There's an instructive and enjoyable post here by Pascal Boyer, in which he exposes the mechanism of a widespread but useless form of intellectual argument. I know it as: there's the bit where you say it and the bit where you take it back.
A familiar form of this is: 'There's no such thing as human nature.' 'Really? But what about the various biological constants, and the human needs and abilities that are based on them?' 'Well, there's obviously a human nature in that sense; but I meant that human beings aren't all greedy, selfish and devotees of reality TV'. Net result: denying at first there was any human nature, your interlocutor ends by arguing that some particular qualities (usually ones she disapproves of) are not a part of human nature.

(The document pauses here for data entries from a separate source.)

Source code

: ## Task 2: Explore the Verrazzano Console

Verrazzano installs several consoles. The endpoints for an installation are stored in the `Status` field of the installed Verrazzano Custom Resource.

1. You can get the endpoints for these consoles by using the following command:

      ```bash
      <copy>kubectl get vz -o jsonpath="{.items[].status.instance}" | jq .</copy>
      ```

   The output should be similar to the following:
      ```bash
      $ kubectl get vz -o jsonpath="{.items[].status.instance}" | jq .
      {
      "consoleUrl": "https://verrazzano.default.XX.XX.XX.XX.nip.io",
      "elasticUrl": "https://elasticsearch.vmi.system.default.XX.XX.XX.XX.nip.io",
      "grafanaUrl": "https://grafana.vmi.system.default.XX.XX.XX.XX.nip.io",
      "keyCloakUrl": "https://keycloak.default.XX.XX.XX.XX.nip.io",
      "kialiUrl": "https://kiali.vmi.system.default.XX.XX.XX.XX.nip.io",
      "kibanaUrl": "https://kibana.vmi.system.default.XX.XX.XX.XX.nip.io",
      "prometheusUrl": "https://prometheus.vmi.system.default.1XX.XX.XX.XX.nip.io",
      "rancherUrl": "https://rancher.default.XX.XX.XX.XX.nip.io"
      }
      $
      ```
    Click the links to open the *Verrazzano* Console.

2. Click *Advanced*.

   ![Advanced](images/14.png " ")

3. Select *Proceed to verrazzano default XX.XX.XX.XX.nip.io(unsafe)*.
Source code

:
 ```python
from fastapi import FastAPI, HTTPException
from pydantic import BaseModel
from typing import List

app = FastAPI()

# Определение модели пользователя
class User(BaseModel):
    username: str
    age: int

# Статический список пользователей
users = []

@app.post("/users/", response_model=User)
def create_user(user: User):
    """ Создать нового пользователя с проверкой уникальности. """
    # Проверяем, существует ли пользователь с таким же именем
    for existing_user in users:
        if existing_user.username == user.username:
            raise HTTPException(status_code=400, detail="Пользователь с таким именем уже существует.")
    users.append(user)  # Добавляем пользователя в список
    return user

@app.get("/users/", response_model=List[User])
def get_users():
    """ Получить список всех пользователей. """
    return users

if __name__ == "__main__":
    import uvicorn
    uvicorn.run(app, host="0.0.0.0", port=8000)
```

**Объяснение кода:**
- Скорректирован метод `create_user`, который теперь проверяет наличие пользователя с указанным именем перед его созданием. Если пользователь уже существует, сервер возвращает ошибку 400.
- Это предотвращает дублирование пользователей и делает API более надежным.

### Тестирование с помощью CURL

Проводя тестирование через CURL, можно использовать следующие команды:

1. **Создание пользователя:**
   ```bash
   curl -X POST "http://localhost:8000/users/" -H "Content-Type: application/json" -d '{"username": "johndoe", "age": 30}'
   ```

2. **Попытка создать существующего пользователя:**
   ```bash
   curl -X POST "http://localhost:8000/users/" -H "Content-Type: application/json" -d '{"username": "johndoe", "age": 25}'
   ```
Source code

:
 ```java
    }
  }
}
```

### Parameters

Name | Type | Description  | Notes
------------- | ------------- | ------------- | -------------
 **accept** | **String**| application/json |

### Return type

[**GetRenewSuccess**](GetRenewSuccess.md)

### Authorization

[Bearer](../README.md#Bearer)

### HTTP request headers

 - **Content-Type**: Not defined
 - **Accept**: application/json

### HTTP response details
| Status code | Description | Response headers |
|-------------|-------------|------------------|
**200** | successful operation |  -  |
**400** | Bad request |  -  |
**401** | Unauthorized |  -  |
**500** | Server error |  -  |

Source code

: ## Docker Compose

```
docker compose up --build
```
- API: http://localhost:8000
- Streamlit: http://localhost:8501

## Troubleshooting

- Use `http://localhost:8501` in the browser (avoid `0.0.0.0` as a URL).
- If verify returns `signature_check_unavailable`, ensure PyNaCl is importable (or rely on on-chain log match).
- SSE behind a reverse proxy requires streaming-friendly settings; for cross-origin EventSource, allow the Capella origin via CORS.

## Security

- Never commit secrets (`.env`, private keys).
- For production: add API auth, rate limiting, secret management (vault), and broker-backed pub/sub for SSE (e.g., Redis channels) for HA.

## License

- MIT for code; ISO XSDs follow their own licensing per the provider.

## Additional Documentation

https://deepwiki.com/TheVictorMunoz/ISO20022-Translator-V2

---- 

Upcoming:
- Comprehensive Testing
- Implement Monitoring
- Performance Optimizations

Pascal Boyer presents some other examples of the method and names it differently:
[C]onsider relativism, which tells us that people literally live in incommensurable worlds. Or the common anthropological idea that kinship has nothing to do with reproduction and genetics. Or the literary critics who say that writing is primary and orality is a derived form of communication. Or the notion that gender is completely unrelated to sex.
The mechanism that made these strange notions popular is actually not so mysterious. It is a simple variant on the age-old technique of bait and switch, that is, giving the sucker something attractive to expect (the bait) and then substituting a dud once the customer is hooked (that's the switch).
Most of the academic ideologies I mentioned, and I imagine many others, are attractive because they seem to violate some of our common assumptions... Manhood has nothing to do with being a fellow! One is not born a woman, one becomes a woman!
But on closer inspection, it generally turns out that the initial, amazing, challenging statements in fact disguised crashingly banal assumptions. Suppose you point out to your academic ideologue that, for instance, if maleness and manhood really are completely unrelated... then it is puzzling that an extraordinarily vast number of [socially constructed] "men" happen to be [chromosomal] "males", and that such a coincidence is spooky. You will probably be told that you did not quite understand the original statement. What it meant was that the meaning of maleness could not be derived from possession of the Y chromosome...
It's the banality of the preposterous.